The 50-kilowatt system will include up to 120 solar panels installed at its complex on Hastings Street, and officials hope the system generates power by next fall.
And what is 50KW? How much power is that? What can you do with it?
50KW is enough to run 50 Hair dryers, or 25 water heaters, or 30 small air conditioning units. Not at the same time. For general use in home that have any of the aforementioned appliances, perhaps 5-10 homes might be powered fully by such a system, at least when the sun shines. 11 hours a day. So that a statement could be made how ‘green’ our community is.
Cost be damned.
The actual VALUE of the power at 10 cents per KW (the current WIND POWER cost TCLP is paying for green) is $50 per day, and only IF it is operating at peak efficiency. Roughly $18,250 a year. A cost of $500,000 for the 25 year life span of the solar panels doesn’t make a lot of sense. If the panels will have to be replaced at that point, the recovered cost would only be $456,000 in 2010 dollars. The recovered cost MIGHT be that, if only the sun shines all the possible hours, and never loses its efficiency.

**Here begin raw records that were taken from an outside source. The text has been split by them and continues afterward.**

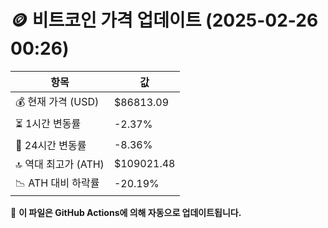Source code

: # 🪙 비트코인 가격 업데이트 (2025-02-26 00:26)

| 항목                | 값 |
|--------------------|----------------|
| 💰 현재 가격 (USD) | $86813.09 |
| ⏳ 1시간 변동률    | -2.37% |
| 📆 24시간 변동률   | -8.36% |
| 🔝 역대 최고가 (ATH) | $109021.48 |
| 📉 ATH 대비 하락률 | -20.19% |

🔄 **이 파일은 GitHub Actions에 의해 자동으로 업데이트됩니다.**
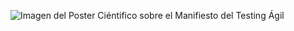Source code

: ![Imagen del Poster Ciéntifico sobre el Manifiesto del Testing Ágil](https://github.com/FacuPazF/ISW_Grupo_3_2022/blob/main/Trabajos_teoricos/Trabajo_conceptual_2-Poster_cient%C3%ADfico/ISW_4K4_2022_Grupo_3_Trabajo_Conceptual_2_PosterCientifico-TestingAgil.png?raw=true)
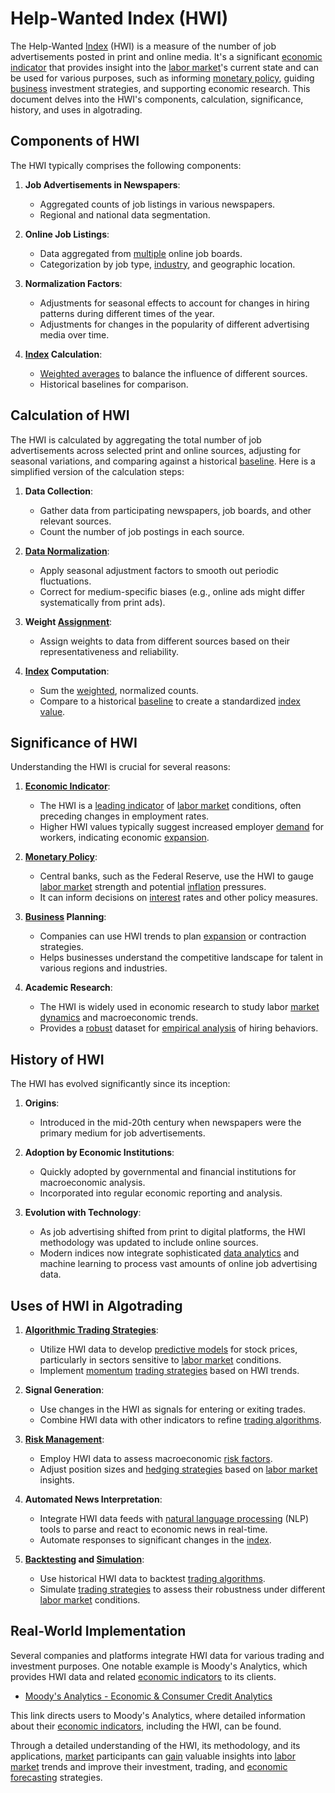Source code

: # Help-Wanted Index (HWI)

The Help-Wanted [Index](../i/index.md) (HWI) is a measure of the number of job advertisements posted in print and online media. It's a significant [economic indicator](../e/economic_indicator.md) that provides insight into the [labor market](../l/labor_market.md)'s current state and can be used for various purposes, such as informing [monetary policy](../m/monetary_policy.md), guiding [business](../b/business.md) investment strategies, and supporting economic research. This document delves into the HWI's components, calculation, significance, history, and uses in algotrading.

## Components of HWI

The HWI typically comprises the following components:

1. **Job Advertisements in Newspapers**:
   - Aggregated counts of job listings in various newspapers.
   - Regional and national data segmentation.

2. **Online Job Listings**:
   - Data aggregated from [multiple](../m/multiple.md) online job boards.
   - Categorization by job type, [industry](../i/industry.md), and geographic location.

3. **Normalization Factors**:
   - Adjustments for seasonal effects to account for changes in hiring patterns during different times of the year.
   - Adjustments for changes in the popularity of different advertising media over time.

4. **[Index](../i/index.md) Calculation**:
   - [Weighted averages](../w/weighted_averages_in_trading.md) to balance the influence of different sources.
   - Historical baselines for comparison.

## Calculation of HWI

The HWI is calculated by aggregating the total number of job advertisements across selected print and online sources, adjusting for seasonal variations, and comparing against a historical [baseline](../b/baseline.md). Here is a simplified version of the calculation steps:

1. **Data Collection**:
   - Gather data from participating newspapers, job boards, and other relevant sources.
   - Count the number of job postings in each source.

2. **[Data Normalization](../d/data_normalization.md)**:
   - Apply seasonal adjustment factors to smooth out periodic fluctuations.
   - Correct for medium-specific biases (e.g., online ads might differ systematically from print ads).

3. **Weight [Assignment](../a/assignment.md)**:
   - Assign weights to data from different sources based on their representativeness and reliability.
  
4. **[Index](../i/index.md) Computation**:
   - Sum the [weighted](../w/weighted.md), normalized counts.
   - Compare to a historical [baseline](../b/baseline.md) to create a standardized [index](../i/index.md) [value](../v/value.md).

## Significance of HWI

Understanding the HWI is crucial for several reasons:

1. **[Economic Indicator](../e/economic_indicator.md)**:
   - The HWI is a [leading indicator](../l/leading_indicator.md) of [labor market](../l/labor_market.md) conditions, often preceding changes in employment rates.
   - Higher HWI values typically suggest increased employer [demand](../d/demand.md) for workers, indicating economic [expansion](../e/expansion.md).

2. **[Monetary Policy](../m/monetary_policy.md)**:
   - Central banks, such as the Federal Reserve, use the HWI to gauge [labor market](../l/labor_market.md) strength and potential [inflation](../i/inflation.md) pressures.
   - It can inform decisions on [interest](../i/interest.md) rates and other policy measures.

3. **[Business](../b/business.md) Planning**:
   - Companies can use HWI trends to plan [expansion](../e/expansion.md) or contraction strategies.
   - Helps businesses understand the competitive landscape for talent in various regions and industries.

4. **Academic Research**:
   - The HWI is widely used in economic research to study labor [market dynamics](../m/market_dynamics.md) and macroeconomic trends.
   - Provides a [robust](../r/robust.md) dataset for [empirical analysis](../e/empirical_analysis_in_trading.md) of hiring behaviors.

## History of HWI

The HWI has evolved significantly since its inception:

1. **Origins**:
   - Introduced in the mid-20th century when newspapers were the primary medium for job advertisements.

2. **Adoption by Economic Institutions**:
   - Quickly adopted by governmental and financial institutions for macroeconomic analysis.
   - Incorporated into regular economic reporting and analysis.

3. **Evolution with Technology**:
   - As job advertising shifted from print to digital platforms, the HWI methodology was updated to include online sources.
   - Modern indices now integrate sophisticated [data analytics](../d/data_analytics.md) and machine learning to process vast amounts of online job advertising data.

## Uses of HWI in Algotrading

1. **[Algorithmic Trading Strategies](../a/algorithmic_trading_strategies.md)**:
   - Utilize HWI data to develop [predictive models](../p/predictive_models_in_trading.md) for stock prices, particularly in sectors sensitive to [labor market](../l/labor_market.md) conditions.
   - Implement [momentum](../m/momentum.md) [trading strategies](../t/trading_strategies.md) based on HWI trends.

2. **Signal Generation**:
   - Use changes in the HWI as signals for entering or exiting trades.
   - Combine HWI data with other indicators to refine [trading algorithms](../t/trading_algorithms.md).

3. **[Risk Management](../r/risk_management.md)**:
   - Employ HWI data to assess macroeconomic [risk factors](../r/risk_factors_in_trading.md).
   - Adjust position sizes and [hedging strategies](../h/hedging_strategies.md) based on [labor market](../l/labor_market.md) insights.

4. **Automated News Interpretation**:
   - Integrate HWI data feeds with [natural language processing](../n/natural_language_processing_(nlp)_in_trading.md) (NLP) tools to parse and react to economic news in real-time.
   - Automate responses to significant changes in the [index](../i/index.md).

5. **[Backtesting](../b/backtesting.md) and [Simulation](../s/simulation_in_trading.md)**:
   - Use historical HWI data to backtest [trading algorithms](../t/trading_algorithms.md).
   - Simulate [trading strategies](../t/trading_strategies.md) to assess their robustness under different [labor market](../l/labor_market.md) conditions.

## Real-World Implementation

Several companies and platforms integrate HWI data for various trading and investment purposes. One notable example is Moody's Analytics, which provides HWI data and related [economic indicators](../e/economic_indicators.md) to its clients.

- [Moody's Analytics - Economic & Consumer Credit Analytics](https://www.economy.com/)

This link directs users to Moody's Analytics, where detailed information about their [economic indicators](../e/economic_indicators.md), including the HWI, can be found.

Through a detailed understanding of the HWI, its methodology, and its applications, [market](../m/market.md) participants can [gain](../g/gain.md) valuable insights into [labor market](../l/labor_market.md) trends and improve their investment, trading, and [economic forecasting](../e/economic_forecasting.md) strategies.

Never let things like entropy get in the way of sound decision making.
Of course there is the cost of the money as well. And anyone who has ever gotten a mortgage understands the doubling of the principal when stretching loan amounts out. even if the money used is on hand, money used with long term payback has a cost related to it.
Of course TCLP is a government run ‘business’, and its ULTIMATE reality is the fungible nature of its possible failure to produce. Though ratepayers are immediately liable for such errors in judgment, it is the city of Traverse City which ultimately holds the stock in the operation. I suppose its too much to expect anything resembling real cost analysis before spending on what has as its face a positive end, yet results in yet another vacuum for taxpayer dollars.
Getting more blown away… all the time.